堀内:最近の教養ブームでは、多くの人が「教養」=「知識」だと考えているところがあるように思います。でも私はまったくそうは思わないんですよね。私は数年前に『読書大全』という本を書いたせいか、よく「堀内さんは博覧強記ですね」などと言われるのですが、そう言われると非常に複雑な気持ちになります。ウィキペディアやChatGPTのほうが私よりずっと博覧強記ですけど……と思うのです。
松尾さんのお話をうかがっていると、まず「人生をどう生きるか」が重要な課題としてあって、そのために正しい意思決定の方法を身に付け、正しく生きるために教養を学ぶ必要があるということだと思います。教養を身に付けることで、自分の人生の意思決定をより幅の広いものにしていくことができると。
人間が生きる意味について
堀内:私はもともと社会人のスタートが銀行員でしたが、当時を振り返ってみると、まったく主体的に生きていなかったと感じています。銀行というところは、幅の狭い世界で、幅の狭い意思決定をして、そうした狭い世界で40年くらいずっと会社に面倒を見てもらえて、それはそれで人生の辻褄は合っているので、そういう人生を否定する気はありません。経済的にも困ることはなく、セカンドライフは友だちと好きなゴルフをして、それはそれで楽しそうだなと思うわけです。
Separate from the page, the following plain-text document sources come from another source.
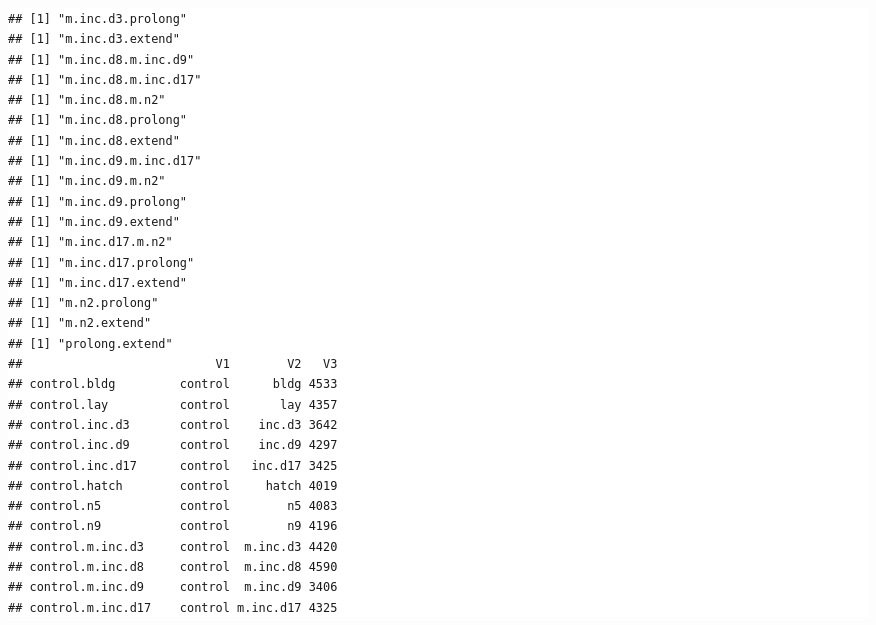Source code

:     ## [1] "m.inc.d3.prolong"
    ## [1] "m.inc.d3.extend"
    ## [1] "m.inc.d8.m.inc.d9"
    ## [1] "m.inc.d8.m.inc.d17"
    ## [1] "m.inc.d8.m.n2"
    ## [1] "m.inc.d8.prolong"
    ## [1] "m.inc.d8.extend"
    ## [1] "m.inc.d9.m.inc.d17"
    ## [1] "m.inc.d9.m.n2"
    ## [1] "m.inc.d9.prolong"
    ## [1] "m.inc.d9.extend"
    ## [1] "m.inc.d17.m.n2"
    ## [1] "m.inc.d17.prolong"
    ## [1] "m.inc.d17.extend"
    ## [1] "m.n2.prolong"
    ## [1] "m.n2.extend"
    ## [1] "prolong.extend"
    ##                           V1        V2   V3
    ## control.bldg         control      bldg 4533
    ## control.lay          control       lay 4357
    ## control.inc.d3       control    inc.d3 3642
    ## control.inc.d9       control    inc.d9 4297
    ## control.inc.d17      control   inc.d17 3425
    ## control.hatch        control     hatch 4019
    ## control.n5           control        n5 4083
    ## control.n9           control        n9 4196
    ## control.m.inc.d3     control  m.inc.d3 4420
    ## control.m.inc.d8     control  m.inc.d8 4590
    ## control.m.inc.d9     control  m.inc.d9 3406
    ## control.m.inc.d17    control m.inc.d17 4325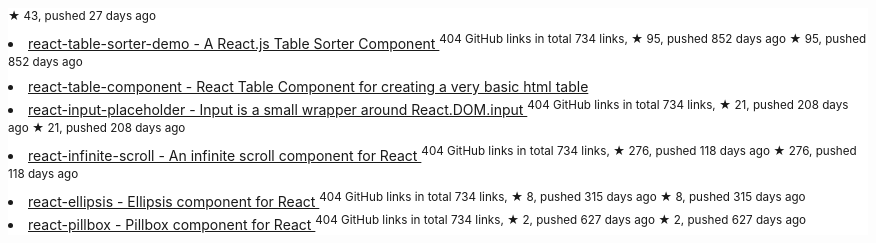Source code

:   <sup>
   &#9733 43, pushed 27 days ago
  </sup>
 </li>
 <li>
  <a href="https://github.com/bgerm/react-table-sorter-demo">
   react-table-sorter-demo - A React.js Table Sorter Component
  </a>
  <sup>
   404 GitHub links in total 734 links, ★ 95, pushed 852 days ago
  </sup>
  <sup>
   &#9733 95, pushed 852 days ago
  </sup>
 </li>
 <li>
  <a href="https://gist.github.com/ChaseWest/1935d08b156ae04b85d2">
   react-table-component - React Table Component for creating a very basic html table
  </a>
 </li>
 <li>
  <a href="https://github.com/enigma-io/react-input-placeholder">
   react-input-placeholder - Input is a small wrapper around React.DOM.input
  </a>
  <sup>
   404 GitHub links in total 734 links, ★ 21, pushed 208 days ago
  </sup>
  <sup>
   &#9733 21, pushed 208 days ago
  </sup>
 </li>
 <li>
  <a href="https://github.com/guillaumervls/react-infinite-scroll">
   react-infinite-scroll - An infinite scroll component for React
  </a>
  <sup>
   404 GitHub links in total 734 links, ★ 276, pushed 118 days ago
  </sup>
  <sup>
   &#9733 276, pushed 118 days ago
  </sup>
 </li>
 <li>
  <a href="https://github.com/guillaumervls/react-ellipsis">
   react-ellipsis - Ellipsis component for React
  </a>
  <sup>
   404 GitHub links in total 734 links, ★ 8, pushed 315 days ago
  </sup>
  <sup>
   &#9733 8, pushed 315 days ago
  </sup>
 </li>
 <li>
  <a href="https://github.com/redbadger/react-pillbox">
   react-pillbox - Pillbox component for React
  </a>
  <sup>
   404 GitHub links in total 734 links, ★ 2, pushed 627 days ago
  </sup>
  <sup>
   &#9733 2, pushed 627 days ago
  </sup>
 </li>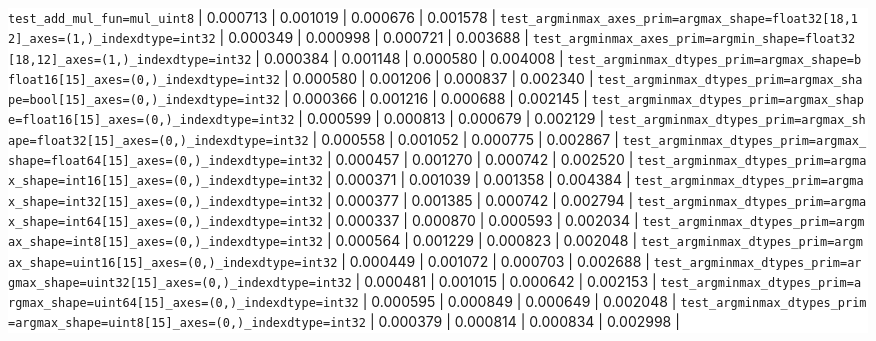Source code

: `test_add_mul_fun=mul_uint8`                                                                                                                                                                                                                                                                   | 0.000713 | 0.001019 | 0.000676 | 0.001578 |
`test_argminmax_axes_prim=argmax_shape=float32[18,12]_axes=(1,)_indexdtype=int32`                                                                                                                                                                                                              | 0.000349 | 0.000998 | 0.000721 | 0.003688 |
`test_argminmax_axes_prim=argmin_shape=float32[18,12]_axes=(1,)_indexdtype=int32`                                                                                                                                                                                                              | 0.000384 | 0.001148 | 0.000580 | 0.004008 |
`test_argminmax_dtypes_prim=argmax_shape=bfloat16[15]_axes=(0,)_indexdtype=int32`                                                                                                                                                                                                              | 0.000580 | 0.001206 | 0.000837 | 0.002340 |
`test_argminmax_dtypes_prim=argmax_shape=bool[15]_axes=(0,)_indexdtype=int32`                                                                                                                                                                                                                  | 0.000366 | 0.001216 | 0.000688 | 0.002145 |
`test_argminmax_dtypes_prim=argmax_shape=float16[15]_axes=(0,)_indexdtype=int32`                                                                                                                                                                                                               | 0.000599 | 0.000813 | 0.000679 | 0.002129 |
`test_argminmax_dtypes_prim=argmax_shape=float32[15]_axes=(0,)_indexdtype=int32`                                                                                                                                                                                                               | 0.000558 | 0.001052 | 0.000775 | 0.002867 |
`test_argminmax_dtypes_prim=argmax_shape=float64[15]_axes=(0,)_indexdtype=int32`                                                                                                                                                                                                               | 0.000457 | 0.001270 | 0.000742 | 0.002520 |
`test_argminmax_dtypes_prim=argmax_shape=int16[15]_axes=(0,)_indexdtype=int32`                                                                                                                                                                                                                 | 0.000371 | 0.001039 | 0.001358 | 0.004384 |
`test_argminmax_dtypes_prim=argmax_shape=int32[15]_axes=(0,)_indexdtype=int32`                                                                                                                                                                                                                 | 0.000377 | 0.001385 | 0.000742 | 0.002794 |
`test_argminmax_dtypes_prim=argmax_shape=int64[15]_axes=(0,)_indexdtype=int32`                                                                                                                                                                                                                 | 0.000337 | 0.000870 | 0.000593 | 0.002034 |
`test_argminmax_dtypes_prim=argmax_shape=int8[15]_axes=(0,)_indexdtype=int32`                                                                                                                                                                                                                  | 0.000564 | 0.001229 | 0.000823 | 0.002048 |
`test_argminmax_dtypes_prim=argmax_shape=uint16[15]_axes=(0,)_indexdtype=int32`                                                                                                                                                                                                                | 0.000449 | 0.001072 | 0.000703 | 0.002688 |
`test_argminmax_dtypes_prim=argmax_shape=uint32[15]_axes=(0,)_indexdtype=int32`                                                                                                                                                                                                                | 0.000481 | 0.001015 | 0.000642 | 0.002153 |
`test_argminmax_dtypes_prim=argmax_shape=uint64[15]_axes=(0,)_indexdtype=int32`                                                                                                                                                                                                                | 0.000595 | 0.000849 | 0.000649 | 0.002048 |
`test_argminmax_dtypes_prim=argmax_shape=uint8[15]_axes=(0,)_indexdtype=int32`                                                                                                                                                                                                                 | 0.000379 | 0.000814 | 0.000834 | 0.002998 |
しかし、私自身は学ぶことで自分の視野を広げて人生を豊かにしていくということの本質的な意味を、もう少し議論したいと考えています。単純に幸せになるというのであれば、むしろ視野が狭いほうがよいのかもしれませんが。
松尾:その通りだと思います。幸せだけを求めるなら、部屋に閉じこもってゲームをしてコンビニの弁当を食べてという生活が実はいちばん幸せなのかもしれません。しかし、人間が人間である理由は何かというと、やはり「知りたい」「理解したい」という欲求にあるはずです。
私にとって「生きることの意味」は、「知る」というか「世界のあり方を理解する」ことです。何かを学ぶ、何かを身に付けるようになると、それによって見える世界が変わってくる。そして、また新しいことと出会い、新しいことができるようになって、また見える世界が広がっていく。こういうことがとても奥深いと思っていまして、それを突き詰めていくのが人生ではないかと感じるのです。
堀内:松尾さんが子どもの頃に持っていた哲学的な問いは、現在の研究においてもモチベーションやドライビングフォースになっているのでしょうか。